*Source records*
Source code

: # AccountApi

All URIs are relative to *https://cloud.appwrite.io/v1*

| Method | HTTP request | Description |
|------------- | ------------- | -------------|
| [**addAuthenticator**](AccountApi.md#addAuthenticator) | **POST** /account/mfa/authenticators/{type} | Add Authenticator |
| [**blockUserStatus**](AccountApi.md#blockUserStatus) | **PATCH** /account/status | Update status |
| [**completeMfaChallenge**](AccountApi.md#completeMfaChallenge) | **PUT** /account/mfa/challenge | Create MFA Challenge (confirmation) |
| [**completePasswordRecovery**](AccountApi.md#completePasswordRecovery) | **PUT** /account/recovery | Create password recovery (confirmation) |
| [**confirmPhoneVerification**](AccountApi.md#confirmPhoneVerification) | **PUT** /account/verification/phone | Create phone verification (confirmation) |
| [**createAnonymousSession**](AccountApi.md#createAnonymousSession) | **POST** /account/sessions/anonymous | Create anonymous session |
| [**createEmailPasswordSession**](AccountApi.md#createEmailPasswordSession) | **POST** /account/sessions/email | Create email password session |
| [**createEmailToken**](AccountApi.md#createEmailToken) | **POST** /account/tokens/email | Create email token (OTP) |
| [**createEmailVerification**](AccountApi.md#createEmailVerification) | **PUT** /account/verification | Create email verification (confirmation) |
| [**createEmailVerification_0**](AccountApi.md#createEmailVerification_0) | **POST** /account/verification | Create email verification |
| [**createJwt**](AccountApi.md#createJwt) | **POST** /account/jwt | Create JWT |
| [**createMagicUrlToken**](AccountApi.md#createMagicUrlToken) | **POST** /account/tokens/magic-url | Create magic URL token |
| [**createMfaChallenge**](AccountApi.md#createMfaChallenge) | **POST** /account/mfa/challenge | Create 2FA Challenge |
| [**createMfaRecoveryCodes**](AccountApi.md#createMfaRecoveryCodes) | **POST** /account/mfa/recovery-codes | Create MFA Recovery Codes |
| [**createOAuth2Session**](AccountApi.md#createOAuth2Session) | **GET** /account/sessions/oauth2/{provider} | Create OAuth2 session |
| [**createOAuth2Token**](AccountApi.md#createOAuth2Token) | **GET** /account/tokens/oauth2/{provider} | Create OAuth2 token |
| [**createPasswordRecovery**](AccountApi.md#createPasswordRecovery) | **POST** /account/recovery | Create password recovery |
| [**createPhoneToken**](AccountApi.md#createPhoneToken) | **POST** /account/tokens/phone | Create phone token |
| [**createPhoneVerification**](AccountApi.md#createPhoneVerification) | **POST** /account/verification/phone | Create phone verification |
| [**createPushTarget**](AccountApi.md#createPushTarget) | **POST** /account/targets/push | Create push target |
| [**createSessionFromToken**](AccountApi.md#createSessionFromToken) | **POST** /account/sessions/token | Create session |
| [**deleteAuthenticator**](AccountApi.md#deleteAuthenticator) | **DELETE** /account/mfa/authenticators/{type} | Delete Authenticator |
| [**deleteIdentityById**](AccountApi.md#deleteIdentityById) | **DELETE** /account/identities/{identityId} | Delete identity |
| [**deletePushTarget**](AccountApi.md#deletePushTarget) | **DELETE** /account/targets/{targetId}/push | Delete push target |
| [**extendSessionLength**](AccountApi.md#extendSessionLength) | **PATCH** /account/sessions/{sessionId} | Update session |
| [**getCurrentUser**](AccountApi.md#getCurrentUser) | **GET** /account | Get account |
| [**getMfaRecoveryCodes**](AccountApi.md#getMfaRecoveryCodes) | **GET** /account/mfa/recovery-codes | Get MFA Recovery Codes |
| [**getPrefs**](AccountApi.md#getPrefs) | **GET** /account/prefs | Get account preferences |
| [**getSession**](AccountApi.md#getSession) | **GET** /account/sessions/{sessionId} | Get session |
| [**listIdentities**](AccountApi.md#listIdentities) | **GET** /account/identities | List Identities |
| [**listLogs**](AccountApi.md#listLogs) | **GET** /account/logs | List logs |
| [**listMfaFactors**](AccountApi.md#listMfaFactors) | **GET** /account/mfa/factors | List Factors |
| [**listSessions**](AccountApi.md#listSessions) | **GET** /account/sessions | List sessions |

* * *

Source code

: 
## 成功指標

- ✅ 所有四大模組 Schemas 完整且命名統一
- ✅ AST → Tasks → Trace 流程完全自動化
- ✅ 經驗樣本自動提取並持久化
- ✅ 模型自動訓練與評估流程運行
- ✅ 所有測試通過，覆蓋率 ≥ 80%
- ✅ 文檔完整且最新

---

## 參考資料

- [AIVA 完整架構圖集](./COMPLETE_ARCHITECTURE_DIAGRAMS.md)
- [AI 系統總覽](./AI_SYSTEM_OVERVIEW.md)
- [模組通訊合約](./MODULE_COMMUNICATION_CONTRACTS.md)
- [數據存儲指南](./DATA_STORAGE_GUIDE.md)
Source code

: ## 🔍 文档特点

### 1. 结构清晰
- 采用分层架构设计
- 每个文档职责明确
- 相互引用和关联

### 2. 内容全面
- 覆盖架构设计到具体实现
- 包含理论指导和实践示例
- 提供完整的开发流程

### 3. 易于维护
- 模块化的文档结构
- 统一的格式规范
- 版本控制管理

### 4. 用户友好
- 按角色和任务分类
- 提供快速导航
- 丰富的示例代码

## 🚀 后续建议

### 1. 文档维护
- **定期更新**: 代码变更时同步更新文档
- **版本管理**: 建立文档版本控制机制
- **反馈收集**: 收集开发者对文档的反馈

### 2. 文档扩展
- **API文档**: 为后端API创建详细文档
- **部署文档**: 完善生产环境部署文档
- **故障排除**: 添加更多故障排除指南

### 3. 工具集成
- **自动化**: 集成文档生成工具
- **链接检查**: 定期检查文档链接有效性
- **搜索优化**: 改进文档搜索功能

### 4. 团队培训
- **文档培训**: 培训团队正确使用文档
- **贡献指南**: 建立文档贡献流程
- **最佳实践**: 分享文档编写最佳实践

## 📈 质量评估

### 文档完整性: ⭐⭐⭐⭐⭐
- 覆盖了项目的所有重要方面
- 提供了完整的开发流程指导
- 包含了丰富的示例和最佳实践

*Assignment*
Among the lines above, which ones include the word "sessionId"? Copy them.

*Task output*
| [**extendSessionLength**](AccountApi.md#extendSessionLength) | **PATCH** /account/sessions/{sessionId} | Update session |
| [**getSession**](AccountApi.md#getSession) | **GET** /account/sessions/{sessionId} | Get session |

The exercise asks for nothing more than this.